Page-level text extractions

========

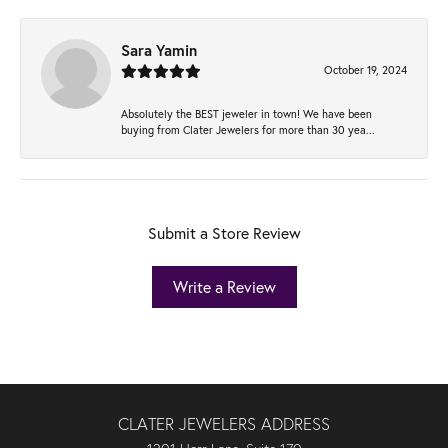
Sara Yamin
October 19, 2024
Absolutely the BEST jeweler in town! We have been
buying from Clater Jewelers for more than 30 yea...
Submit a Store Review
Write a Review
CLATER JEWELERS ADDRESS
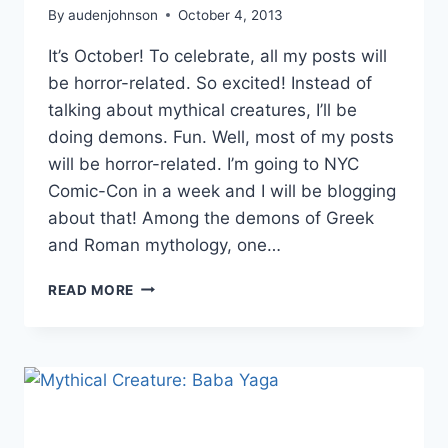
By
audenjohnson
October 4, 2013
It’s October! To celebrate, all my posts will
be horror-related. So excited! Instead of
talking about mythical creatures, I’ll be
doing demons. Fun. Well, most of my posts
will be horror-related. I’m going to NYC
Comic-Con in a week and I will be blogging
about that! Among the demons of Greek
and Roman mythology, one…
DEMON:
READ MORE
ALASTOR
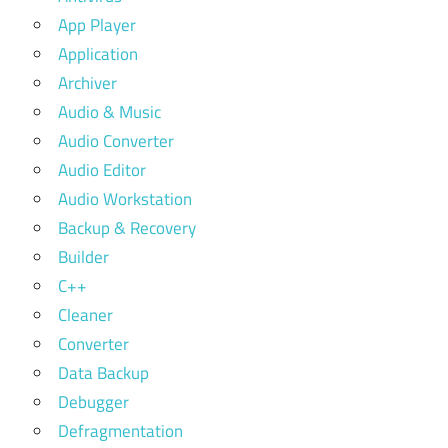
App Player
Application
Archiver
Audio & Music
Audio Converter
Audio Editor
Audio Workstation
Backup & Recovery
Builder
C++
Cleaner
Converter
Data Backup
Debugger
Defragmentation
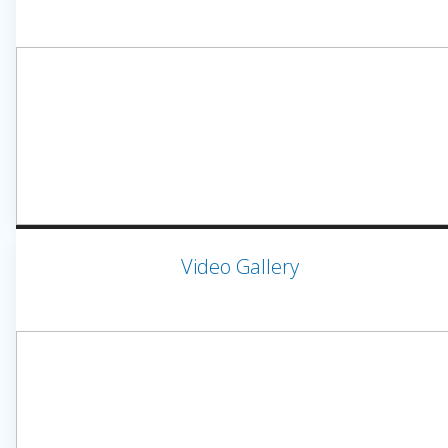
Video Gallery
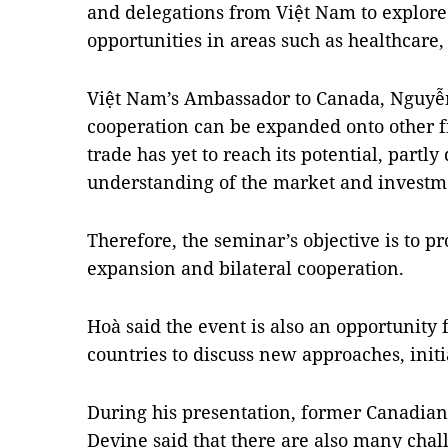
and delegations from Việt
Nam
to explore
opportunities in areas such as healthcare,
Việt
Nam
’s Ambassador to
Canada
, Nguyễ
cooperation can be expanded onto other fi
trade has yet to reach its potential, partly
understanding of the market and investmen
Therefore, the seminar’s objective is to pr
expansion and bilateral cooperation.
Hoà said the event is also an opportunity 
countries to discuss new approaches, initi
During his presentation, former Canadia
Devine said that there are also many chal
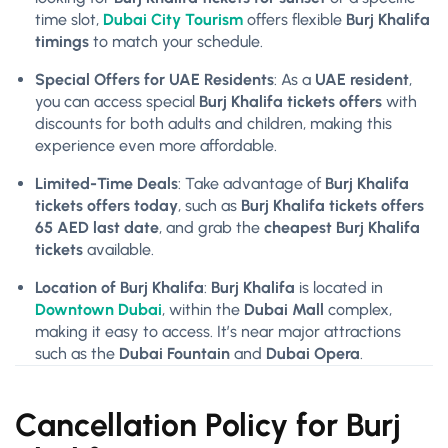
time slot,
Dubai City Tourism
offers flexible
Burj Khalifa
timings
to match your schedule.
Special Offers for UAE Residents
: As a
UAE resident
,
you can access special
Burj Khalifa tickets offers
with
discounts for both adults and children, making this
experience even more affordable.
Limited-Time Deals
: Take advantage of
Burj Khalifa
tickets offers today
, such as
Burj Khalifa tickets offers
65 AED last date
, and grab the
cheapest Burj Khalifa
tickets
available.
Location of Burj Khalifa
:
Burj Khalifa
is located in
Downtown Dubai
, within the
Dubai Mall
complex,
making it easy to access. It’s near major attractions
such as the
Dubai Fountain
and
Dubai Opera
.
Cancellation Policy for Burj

========

◆ WHAT NEEDS TO BE DONE ◆
Please tally the lines above that include the word "about" and answer with the number by itself.

◆ ANSWER BELOW ◆
2